Lors d'un raccord bluffant, un monochrome rouge envahit l'écran. Passé le choc plastique, nous entrons dans un brasier infernal où l'on distingue peu à peu ce qui se joue à l'image. La question de ce qu'on voit se pose régulièrement dans Behemoth ; et proposer un regard neuf sur ce qu'on a l'impression d'avoir déjà vu rend justice à ce projet fou. Ces ouvriers sont-ils sur la lune, dans un décor de science-fiction, dans le wagonnet d'un parc d'attractions post-apocalyptique ? Une nouvelle explosion lointaine mais qui surprend un ouvrier nous ramène au réel menaçant. Plus tard, un second raccord en monochrome gris poussière délaisse l'enfer pour le purgatoire. Zhao Liang filme quelques portraits face caméra, des gros plans de visages salis, et plus tard les veuves à qui il ne reste que quelques photos. Les hommes regardent ce décor gigantesque, les mouvements monstrueux des engins détruisant la terre, l'incohérence d'un espace où la verdure côtoie le désert. Ils n'y peuvent rien et sont réduits en charpie.

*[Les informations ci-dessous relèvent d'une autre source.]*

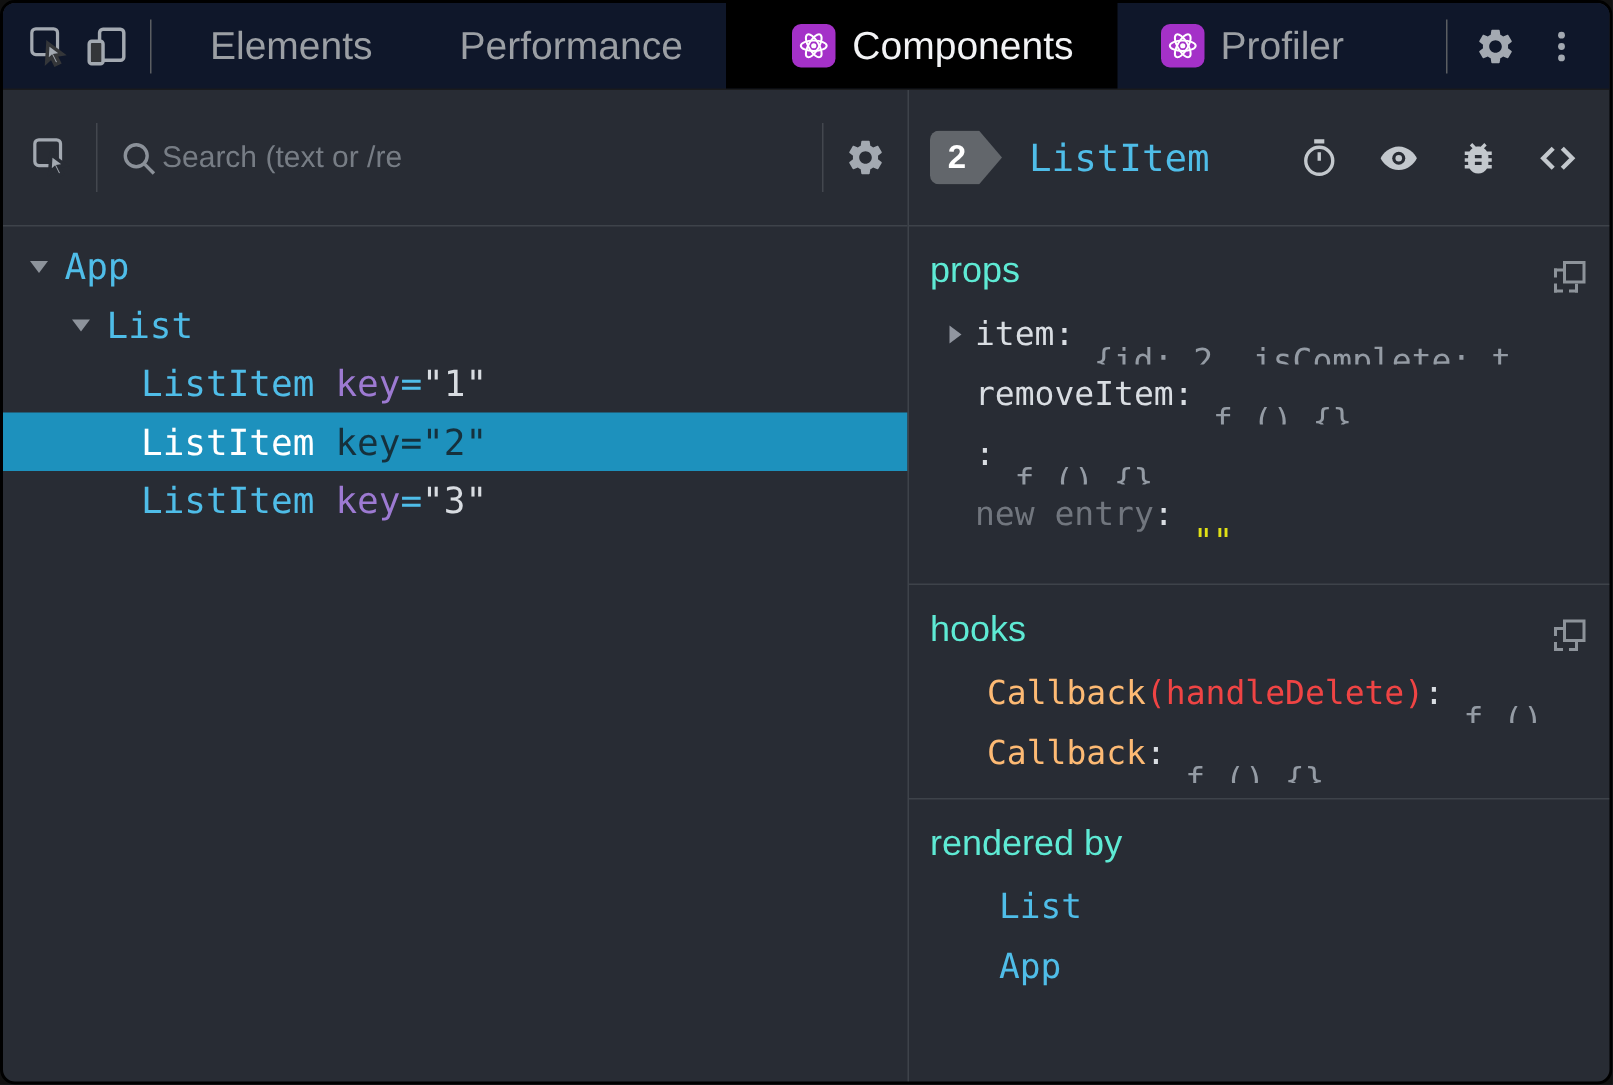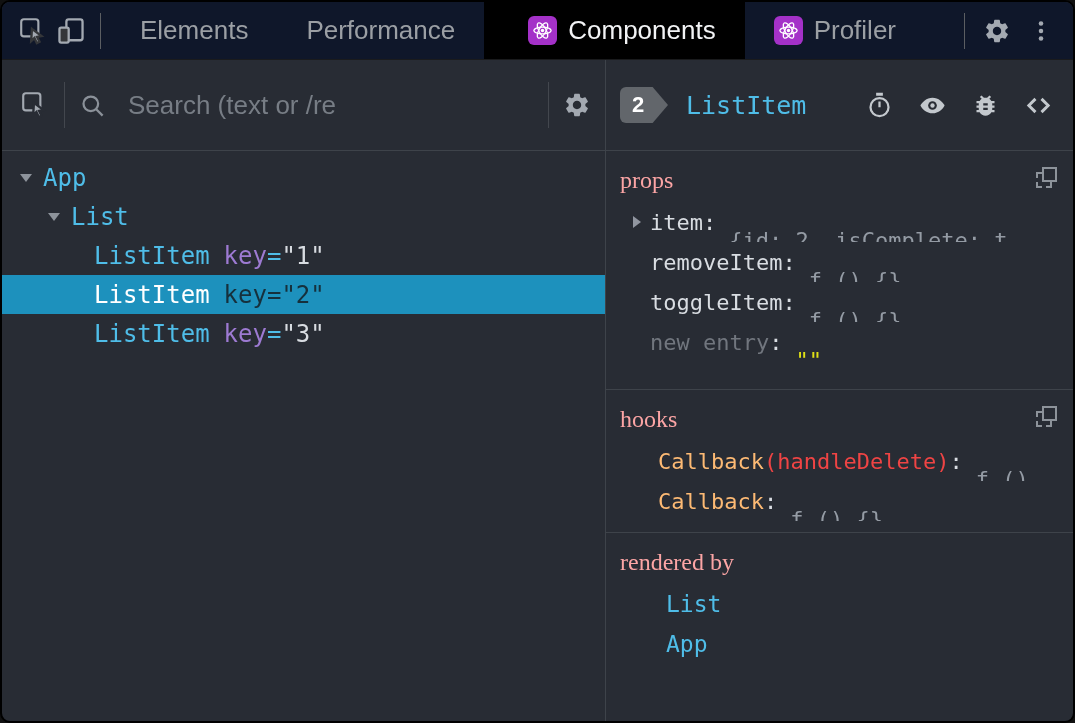--- a/index.html
+++ b/index.html
@@ -35,7 +35,7 @@
   .lt-divider { width:1px; height:46px; background:#43474e; margin:0 14px; }
   .icon { display:flex; align-items:center; justify-content:center; color:#a3a9b1; cursor:pointer; }
   .search-input { flex:1; min-width:0; background:transparent; border:none; outline:none;
-    color:#bef264; font-size:26px; font-family:"Liberation Sans",sans-serif; margin-left:22px; }
+    color:#bef264; font-size:20px; font-family:"Liberation Sans",sans-serif; margin-left:2px; }
   .search-input::placeholder { color:#777d85; }
   
   .tree { flex:1; padding-top:7px; font-family:"DejaVu Sans Mono",monospace; font-size:24px; overflow:hidden; }

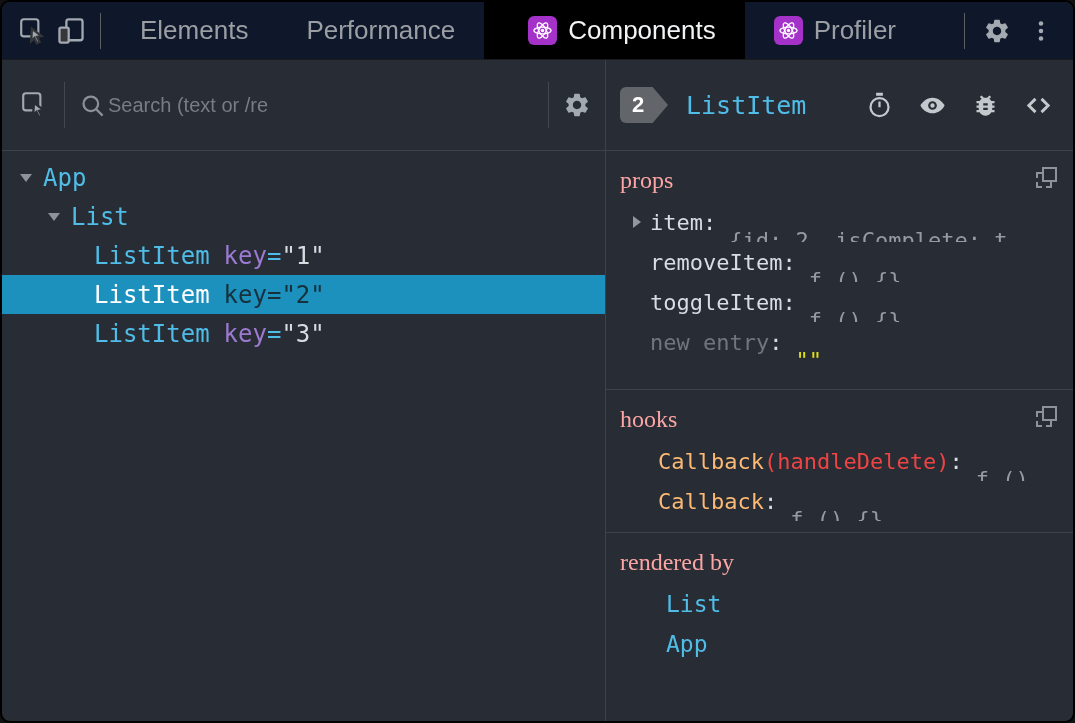--- a/index.html
+++ b/index.html
@@ -69,8 +69,8 @@
   .section.props { height:239px; min-height:239px; }
   .section.hooks { height:143px; min-height:143px; }
   .section.rendered { flex:1; border-bottom:none; }
-  .section-title { font-family:Liberation Serif, serif; font-size:24px; color:#fca5a5;
-    display:flex; align-items:flex-start; justify-content:space-between; margin-bottom:8px; }
+  .section-title { font-family:Liberation Sans, sans-serif; font-size:24px; color:#5eead4;
+    display:flex; align-items:flex-end; justify-content:space-between; margin-bottom:8px; }
   .copy-icon { width:21px; height:21px; position:relative; cursor:pointer; flex:none; }
   .copy-icon::before { content:""; position:absolute; left:0; bottom:0; width:12px; height:12px;
     border:2px dashed #8d939a; }

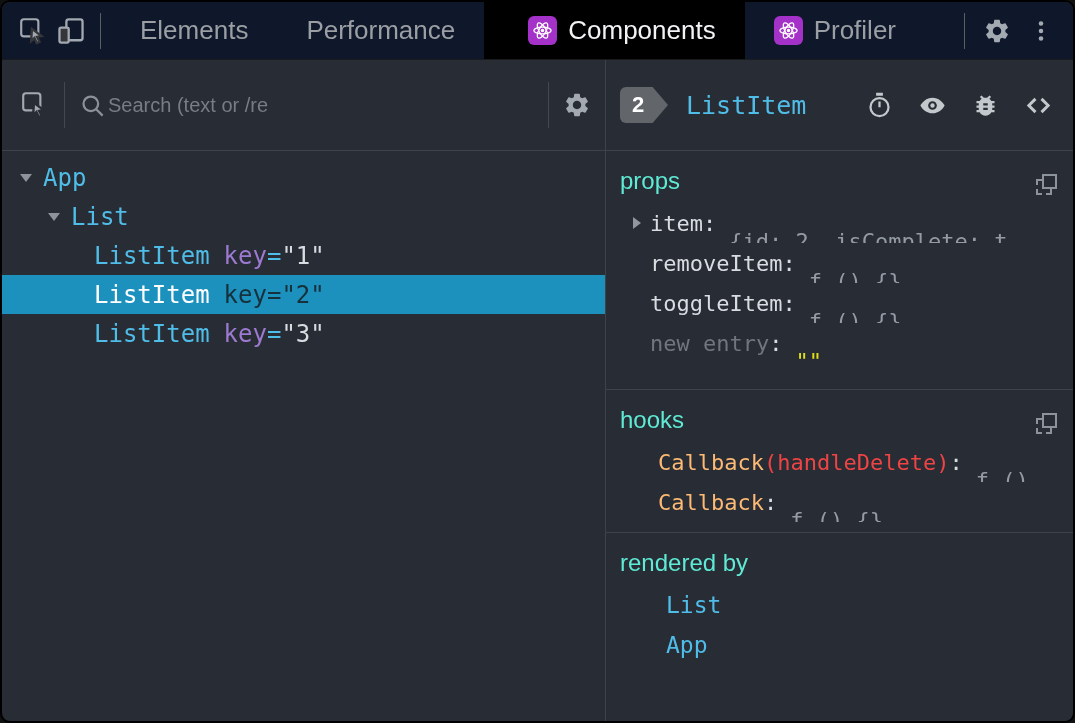--- a/index.html
+++ b/index.html
@@ -261,7 +261,7 @@
         </div>
         <div class="prow">
           <span class="arrow-cell"></span>
-          <span class="pname">toggleItem</span><span class="psep">:</span><span class="pval">ƒ () {}</span>
+          <span class="psep">:</span><span class="pval">ƒ () {}</span>
         </div>
         <div class="prow">
           <span class="arrow-cell"></span>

Un troisième et dernier raccord, un monochrome bleu, nous projette au paradis – pas besoin de préciser que sa désignation est ironique. Au bout du labeur insensé des ouvriers et du désastre écologique, il y a... la construction de villes fantômes. Ce paradis où tout est propre. L'absurdité monstrueuse filmée par Zhao Liang prend, paradoxalement, encore plus de sens dans ce no man's land hanté, au cœur d'un pays aux bouleversements immodérés. La bête monstrueuse du titre semble d'abord être cette entreprise folle, cette béance dans le sol nourrie par les montagnes. Zhao Liang retourne alors le miroir : ne serions-nous pas ce monstre mythique dont on parle ? Lors d'un plan une nouvelle fois saisissant, une forêt de pierres tombales reposent à côté du chantier.